Exercise brief:
Answer these questions from the text about a sub-wholesaler's ADSL2+ product:
(a) How many ISPs does the text say will be able to keep larger players like BigPond and Internode "in check"?
(b) By how much did some ISPs' business grow in the last month, according to Swindells?
(c) What did Optus focus on expanding, according to Swindells?

It will also enable the 150 ISPs to keep larger players like BigPond and Internode ‘in check’ in the predominately regional markets they serve, Swindells told iTnews.

“Anyone with an open agreement with Telstra knows there’s enough margin in there to compete without going ridiculous,” said Swindells.

“Instead of competing on price like in metro areas, our ISPs can make the type of margins they’re supposed to on broadband.

“We’ve had the product for a few months now and the response has been out of this world. We’ve had ISPs’ business grow by 50 percent in the last month because people are willing to pay for a good ADSL2+ product,” he said.

The sub-wholesaler has an existing ADSL2+ agreement with Optus but Swindells said the product ‘never really took off’.

“It’s a totally different product set [to Telstra], it’s unconditioned local loop-based versus spectrum shared, and it was a complex and longer term sale,” said Swindells.

“I think it works well for the business market, but the network expansion hasn’t really been there. Optus have focused on expanding their 3G product [instead].”

Supplied material:
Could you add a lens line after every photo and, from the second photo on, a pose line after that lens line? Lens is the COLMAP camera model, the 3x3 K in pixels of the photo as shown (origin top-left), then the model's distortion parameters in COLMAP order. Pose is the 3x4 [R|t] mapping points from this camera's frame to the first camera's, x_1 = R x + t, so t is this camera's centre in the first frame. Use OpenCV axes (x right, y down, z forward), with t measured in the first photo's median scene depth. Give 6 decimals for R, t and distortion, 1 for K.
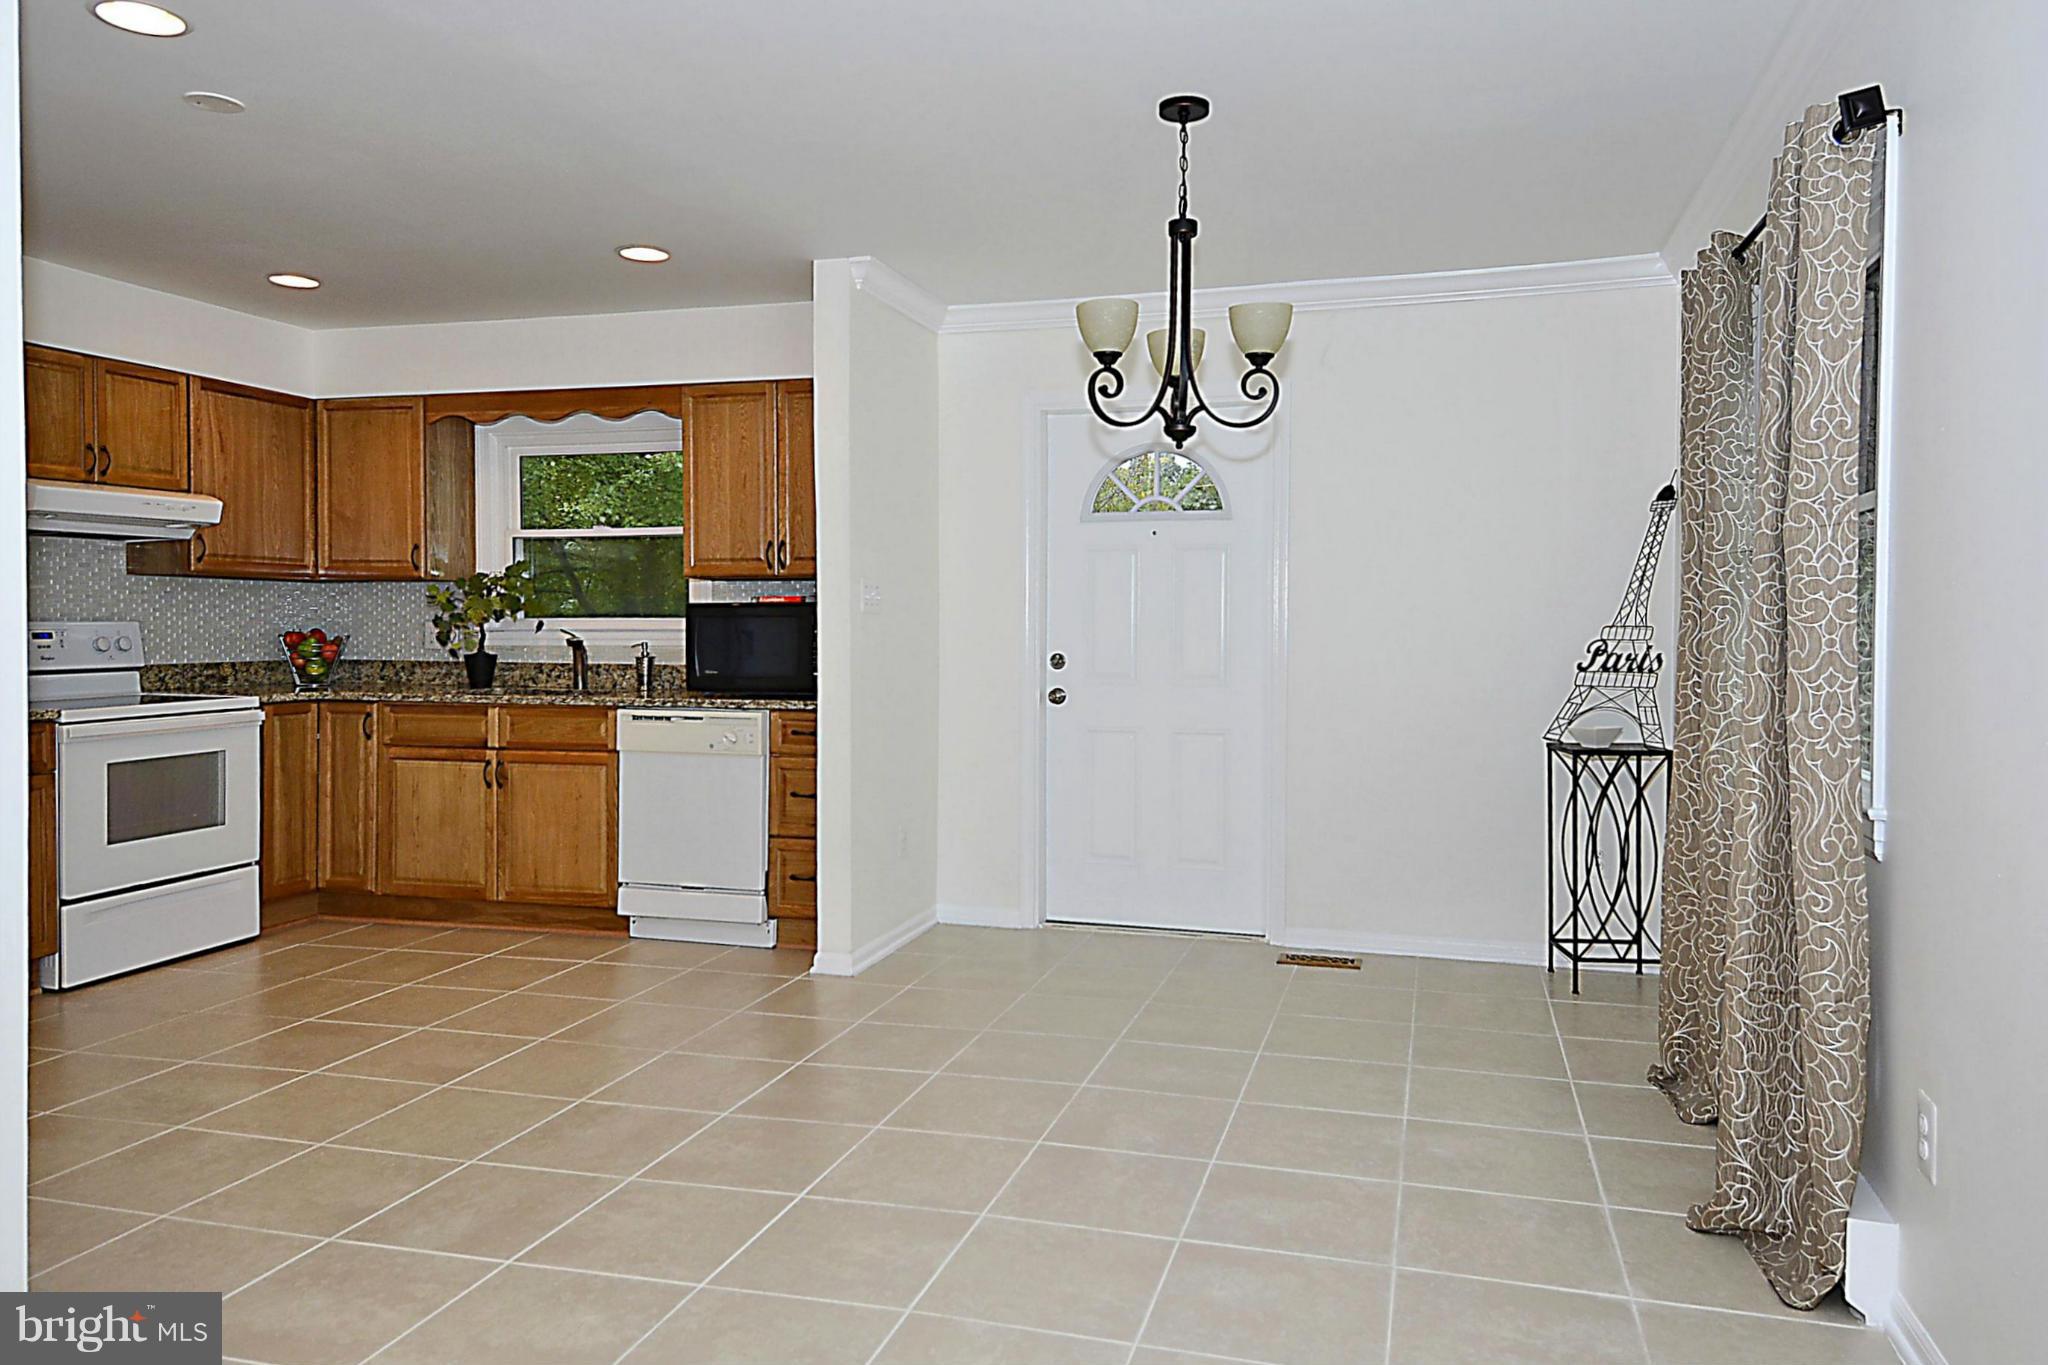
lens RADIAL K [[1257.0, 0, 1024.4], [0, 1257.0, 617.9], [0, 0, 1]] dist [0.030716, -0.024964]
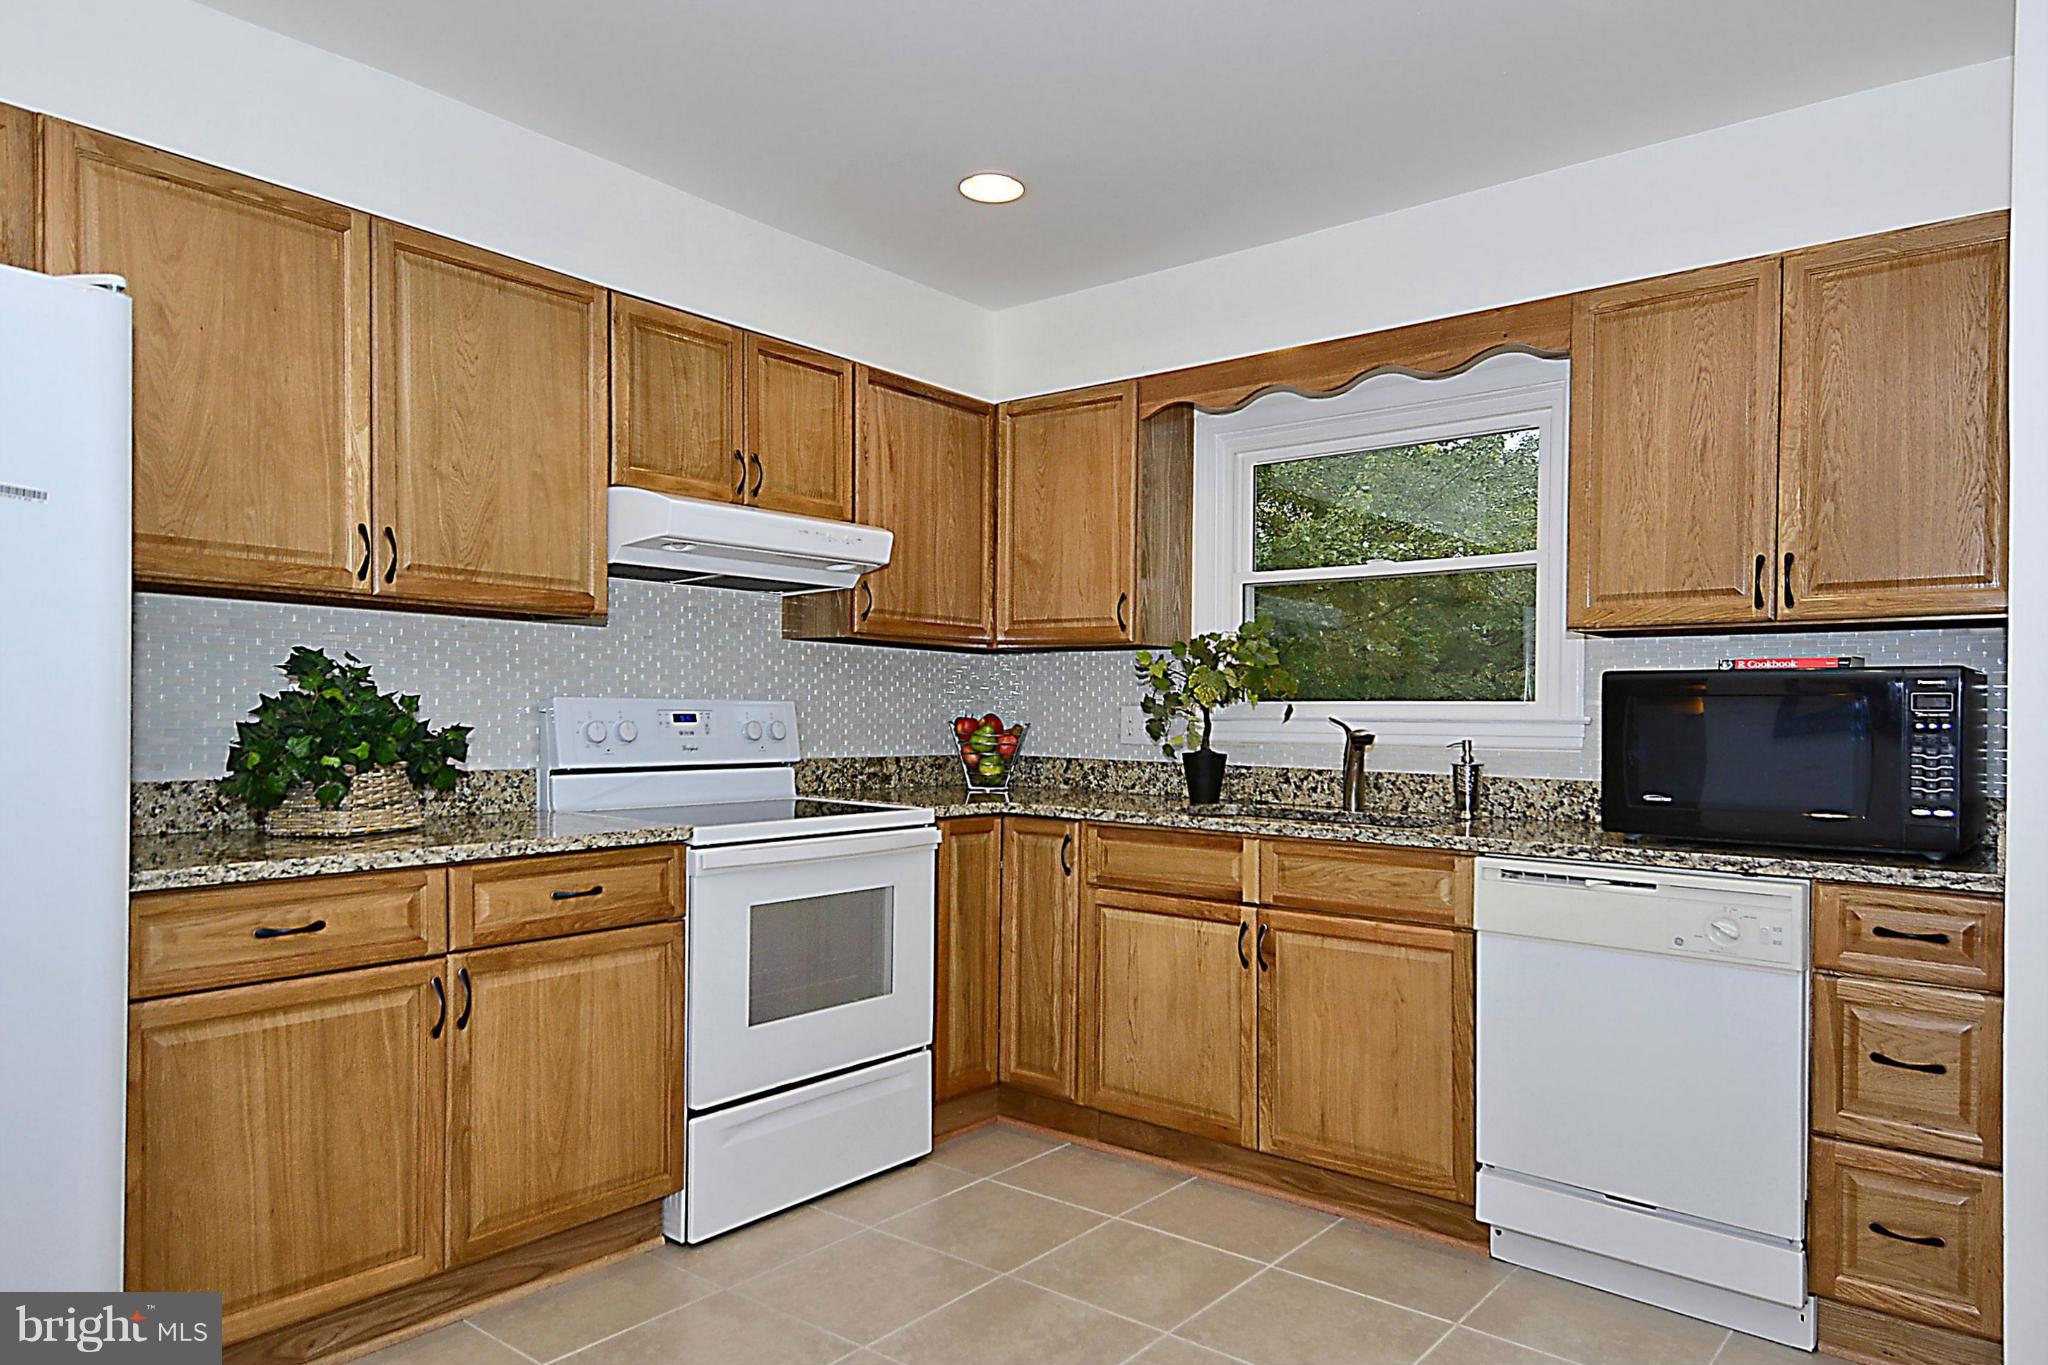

Problem solution:
(a) 150
(b) 50 percent
(c) Their 3G product